International travel is a vital part of the economy of Thailand; hence it’s one of the primary concerns post-COVID19. That said, I’m sure you are probably wondering, when will international travel return in Thailand? As the COVID-19 vaccine promises a future without any travel regulations, the APA (Asian Pacific Airlines) warns that the distribution of this drug might be delayed. That’s all thanks to the inequality of immunisation especially in developing countries.
Research predicts that the goal to vaccinate 60% of the Asia-Pacific population will not be met by end of the 2021. Most countries including Thailand, Vietnam, Japan, South Korea among others are expected to complete the vaccination of 60% of their population by 2022.
What’s even worse is that there are countries like Philippines, Myanmar, Laos and Cambodia that will potentially achieve 60% vaccination in 2023 to 2025. All in all, there is a ray of hope for countries where the backbone of their economy is tourism.

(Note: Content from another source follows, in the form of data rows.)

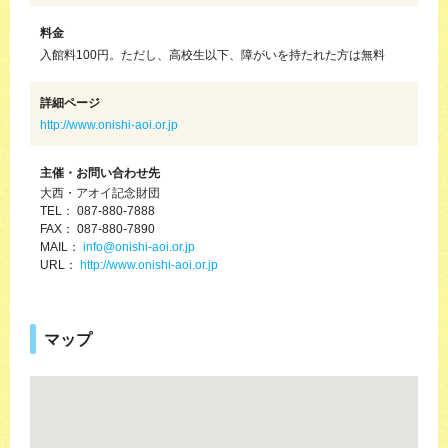
料金
入館料100円。ただし、高校生以下、障がいを持たれた方は無料
詳細ページ
http://www.onishi-aoi.or.jp
主催・お問い合わせ先
大西・アオイ記念財団
TEL： 087-880-7888
FAX： 087-880-7890
MAIL：
info@onishi-aoi.or.jp
URL：
http://www.onishi-aoi.or.jp
マップ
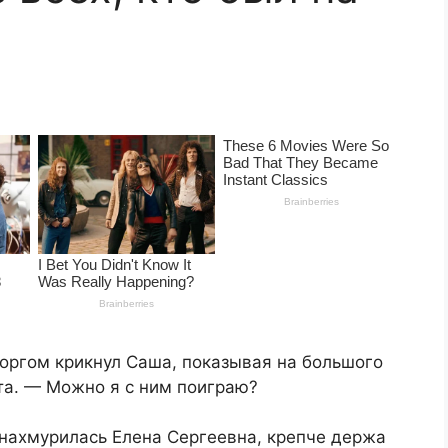
торгом крикнул Саша, показывая на большого
нта. — Можно я с ним поиграю?
 нахмурилась Елена Сергеевна, крепче держа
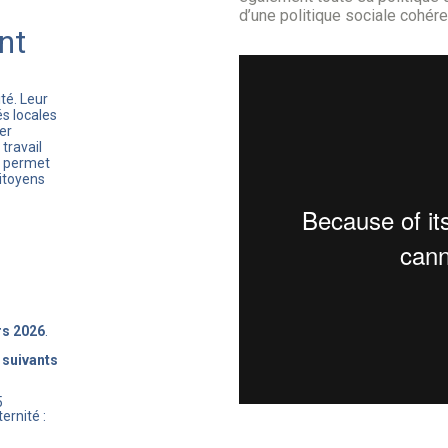
d’une politique sociale cohére
nt
té. Leur
és locales
er
travail
et permet
itoyens
rs 2026
.
 suivants
5
ernité :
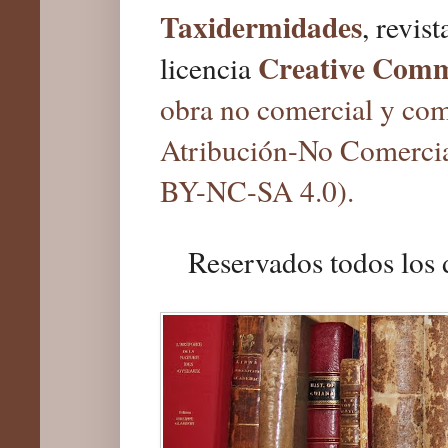
Taxidermidades
, revis
Creative Com
licencia
obra no comercial y com
Atribución-No Comercia
BY-NC-SA 4.0).
Reservados todos los 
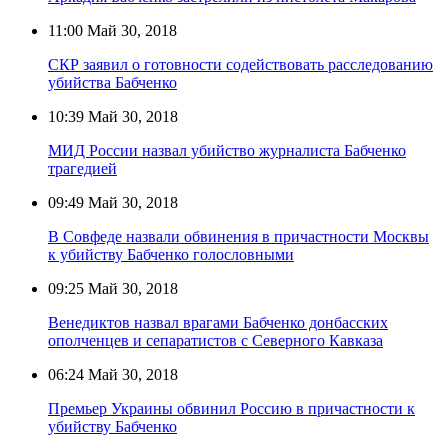
11:00
Май 30, 2018
СКР заявил о готовности содействовать расследованию
убийства Бабченко
10:39
Май 30, 2018
МИД России назвал убийство журналиста Бабченко
трагедией
09:49
Май 30, 2018
В Совфеде назвали обвинения в причастности Москвы
к убийству Бабченко голословными
09:25
Май 30, 2018
Венедиктов назвал врагами Бабченко донбасских
ополченцев и сепаратистов с Северного Кавказа
06:24
Май 30, 2018
Премьер Украины обвинил Россию в причастности к
убийству Бабченко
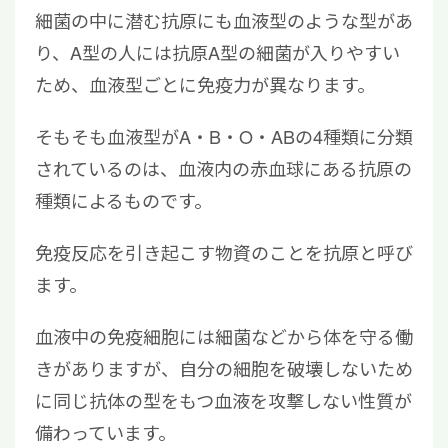
細菌の中に潜む抗原にも血液型のような型があ
を高める方法を実践しよう
り、A型の人には抗原A型の細菌が入りやすい
ため、血液型ごとに免疫力が異なります。
そもそも血液型がA・B・O・ABの4種類に分類
されているのは、血液内の赤血球にある抗原の
種類によるものです。
免疫反応を引き起こす物資のことを抗原と呼び
ます。
血液中の免疫細胞には細菌などから体を守る働
きがありますが、自分の細胞を破壊しないため
に同じ抗体の型をもつ血液を攻撃しない性質が
備わっています。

Source: The Economical Intelligence Unit AAPA
The journey to recovery
The COVID-19 pandemic created a strain in the tourism sector because of the travel ban. Most countries are barely getting on their feet trying to implement policies that will bring back international travel. Recently, the ASEANTA has called a meeting to discuss the best course of action to restart the travel and tourism industry by Q2 this year. That could save the economy from collapsing due to the harsh conditions of the pandemic.

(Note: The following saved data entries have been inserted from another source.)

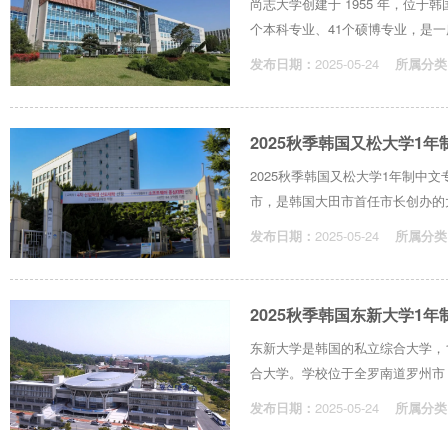
尚志大学创建于 1955 年，位于
个本科专业、41个硕博专业，是一所
发布日期：
2025-05-24
所属分类
2025秋季韩国又松大学1
2025秋季韩国又松大学1年制中文
市，是韩国大田市首任市长创办的大
发布日期：
2025-05-24
所属分类
2025秋季韩国东新大学1
东新大学是韩国的私立综合大学，19
合大学。学校位于全罗南道罗州市，离
发布日期：
2025-05-24
所属分类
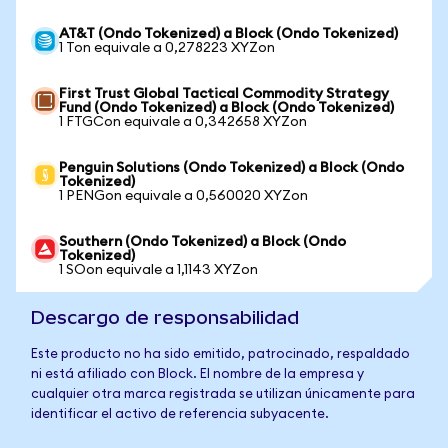
AT&T (Ondo Tokenized) a Block (Ondo Tokenized)
1 Ton equivale a 0,278223 XYZon
First Trust Global Tactical Commodity Strategy
Fund (Ondo Tokenized) a Block (Ondo Tokenized)
1 FTGCon equivale a 0,342658 XYZon
Penguin Solutions (Ondo Tokenized) a Block (Ondo
Tokenized)
1 PENGon equivale a 0,560020 XYZon
Southern (Ondo Tokenized) a Block (Ondo
Tokenized)
1 SOon equivale a 1,1143 XYZon
Descargo de responsabilidad
Este producto no ha sido emitido, patrocinado, respaldado
ni está afiliado con Block. El nombre de la empresa y
cualquier otra marca registrada se utilizan únicamente para
identificar el activo de referencia subyacente.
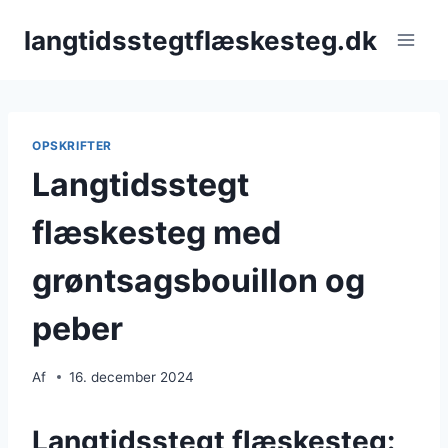
Fortsæt
langtidsstegtflæskesteg.dk
til
indhold
OPSKRIFTER
Langtidsstegt
flæskesteg med
grøntsagsbouillon og
peber
Af
16. december 2024
Langtidsstegt flæskesteg:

The meeting was held virtually and hosted by Cambodia, discussing recommendations, including the support from the respective governments to ensure the industry’s survival. Some of the support schemes included tax reliefs, incentives, and guaranteed loans for significant tourism sector players.
Most of the industry companies are in huge debts and are late on their repayment process due to the dwindling market. However, if the governments could potentially keep them afloat to weather the storm, these companies will have a strong comeback. Without a doubt, once the vaccine roll-out starts, most countries will be safe to travel.

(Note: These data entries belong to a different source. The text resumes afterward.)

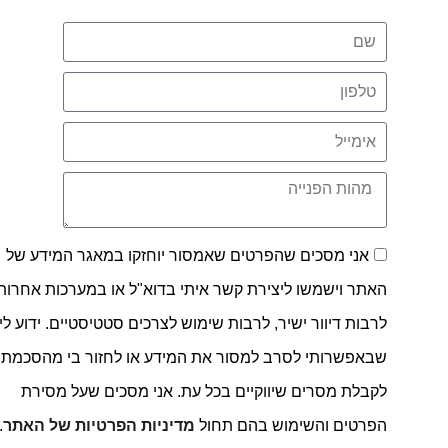
אני מסכים שהפרטים שאמסור יוחזקו במאגר המידע של
האתר וישמשו ליצירת קשר איתי בדוא"ל או במערכות אחרות,
לרבות דיוור ישיר, לרבות שימוש לצרכים סטטיסטיים. ידוע לי
שבאפשרותי לסרב למסור את המידע או לחזור בי מהסכמתי
לקבלת מסרים שיווקיים בכל עת. אני מסכים שעל מסירת
הפרטים והשימוש בהם תחול
מדיניות הפרטיות של האתר
.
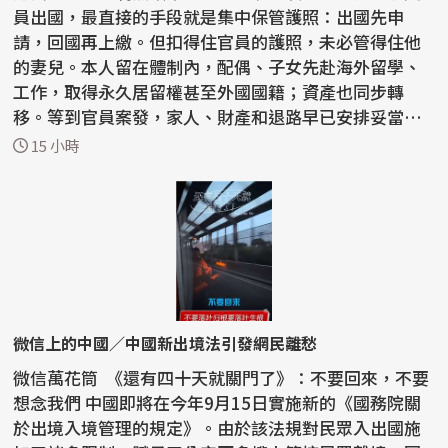
員出國，最直接的手段就是集中保管護照：出國先申
請，回國再上繳。但扣得住官員的護照，未必管得住他
的妻兒。本人留在體制內，配偶、子女先赴海外留學、
工作，取得永久居留權甚至外國國籍；資產也同步轉
移。等到官員案發，家人、財產和退路早已安排妥當。
這就是「...
15 小時
微信上的中國／中國新出境法引發網民離愁
微信萬花筒 《還有四十天就關門了》：不要回來，不要
想念我們 中國即將在今年9月15日實施新的《國務院關
於出境入境管理的規定》。由於該法規對民眾入出國施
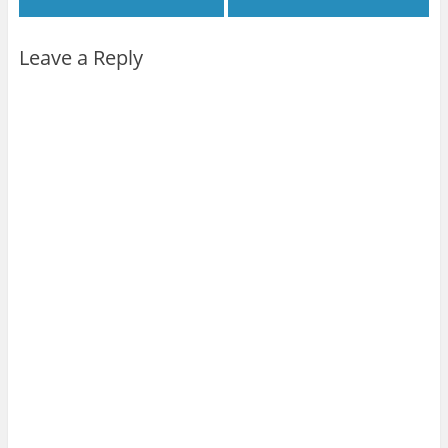
Leave a Reply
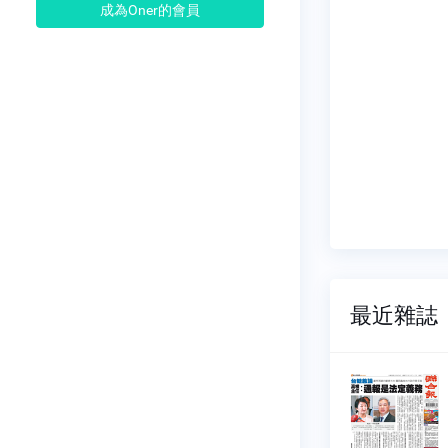
成為Oner的會員
最近雜誌
報
聯合報
892
NO.1891
08-05
2026-08-04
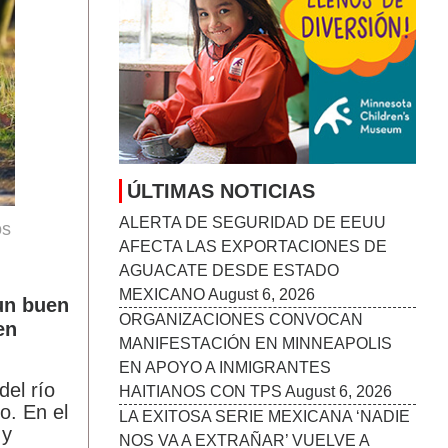
ÚLTIMAS NOTICIAS
ALERTA DE SEGURIDAD DE EEUU
os
AFECTA LAS EXPORTACIONES DE
AGUACATE DESDE ESTADO
MEXICANO
August 6, 2026
 un buen
ORGANIZACIONES CONVOCAN
en
MANIFESTACIÓN EN MINNEAPOLIS
EN APOYO A INMIGRANTES
el río
HAITIANOS CON TPS
August 6, 2026
o. En el
LA EXITOSA SERIE MEXICANA ‘NADIE
 y
NOS VA A EXTRAÑAR’ VUELVE A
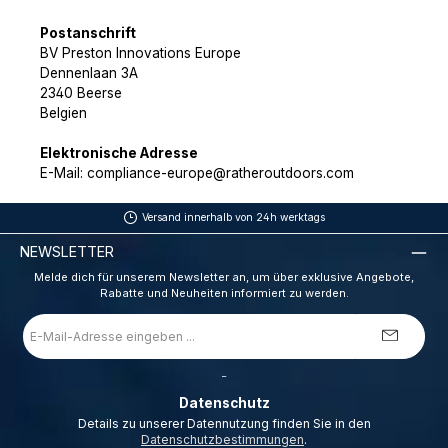
Postanschrift
BV Preston Innovations Europe
Dennenlaan 3A
2340 Beerse
Belgien
Elektronische Adresse
E-Mail: compliance-europe@ratheroutdoors.com
Versand innerhalb von 24h werktags
NEWSLETTER
Melde dich für unserem Newsletter an, um über exklusive Angebote,
Rabatte und Neuheiten informiert zu werden.
E-
Mail-
Adresse
*
_
Datenschutz
Details zu unserer Datennutzung finden Sie in den
Datenschutzbestimmungen
.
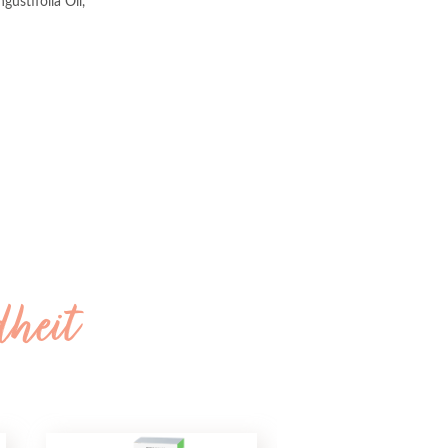
stifolia Oil, 
dheit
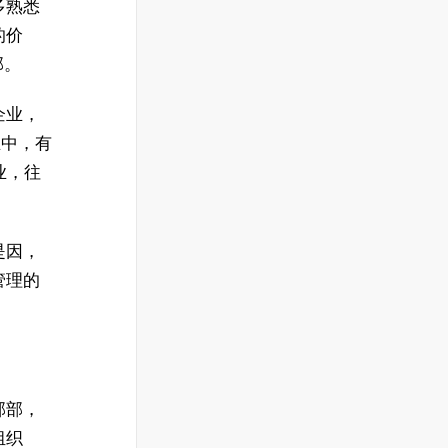
多熟悉
的价
部。
企业，
业中，有
业，往
是因，
管理的
部部，
组织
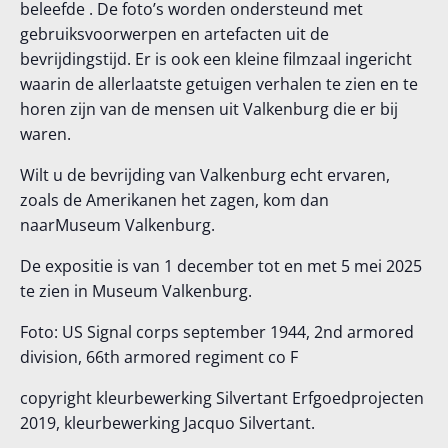
beleefde
. De foto
’s
worden ondersteund met
gebruiksvoorwerpen en artefacten uit de
bevrijdingstijd.
Er is ook
een kleine filmzaal ingericht
waarin de allerlaatste getuigen verhalen te zien en te
horen zijn van de mensen uit
Valkenbur
g die er bij
waren.
Wil
t u
de bevrijding van
Valkenburg
echt ervaren,
zoals de Amerikanen het zagen, kom dan
naar
Museum Valkenburg.
De expositie is van 1 december tot en met 5 mei 2025
te zien in Museum Valkenburg.
Foto
:
US
Signal
corps september 1944,
2nd
armored
division
, 66th
armored
regiment co F
copyright kleurbewerking
Silvertant
Erfgoedprojecten
2019, kleurbewerking
Jacquo
Silvertant.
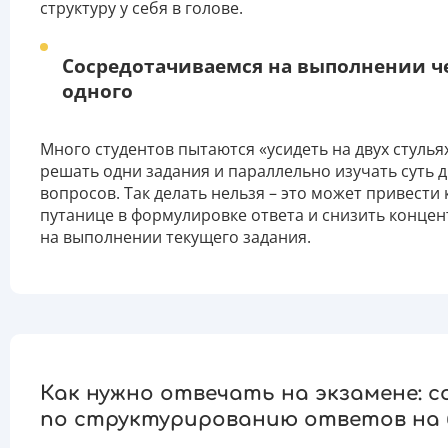
структуру у себя в голове.
Сосредотачиваемся на выполнении че
одного
Много студентов пытаются «усидеть на двух стульях
решать одни задания и параллельно изучать суть д
вопросов. Так делать нельзя – это может привести 
путанице в формулировке ответа и снизить конце
на выполнении текущего задания.
Как нужно отвечать на экзамене: 
по структурированию ответов на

More importantly, travel documents mobilisation could mean that most travellers will have an easy time at the airport since all their information will be accessible on their smartphones. That includes health status, possibly vaccination, and tickets.
Pulling resources together
The government roll-out for the COVID-19 vaccine is bound to delay, further impacting the tourism sector. But all hope is not lost. The stakeholders in the tourism industry in Phuket are taking matters into their own hands. The PTA (Phuket Tourist Association) is pulling their resources together to vaccinate around 70% of their population, especially citizens above 18 years old.
They are not waiting for the government roll-out. The PTA hopes that it would be safe for them to open their borders for foreign tourists once they achieve the populous general vaccination. With this plan, of course, approval by the government is a must; the country could potentially do away with the 14-day quarantine for foreign travellers. That will allow most visitors from Europe and the US to spend their winters on the Island of Phuket.
Most Asian countries that depend on tourism could borrow a leaf from what the Phuket tourism stakeholders are trying to do. Our local governments are bound by bureaucratic regulations that could potentially delay the vaccine’s roll-out and lead to severe consequences to the tourism sector. But by joining forces, the travel and tourism industry could be up on its way to recovery.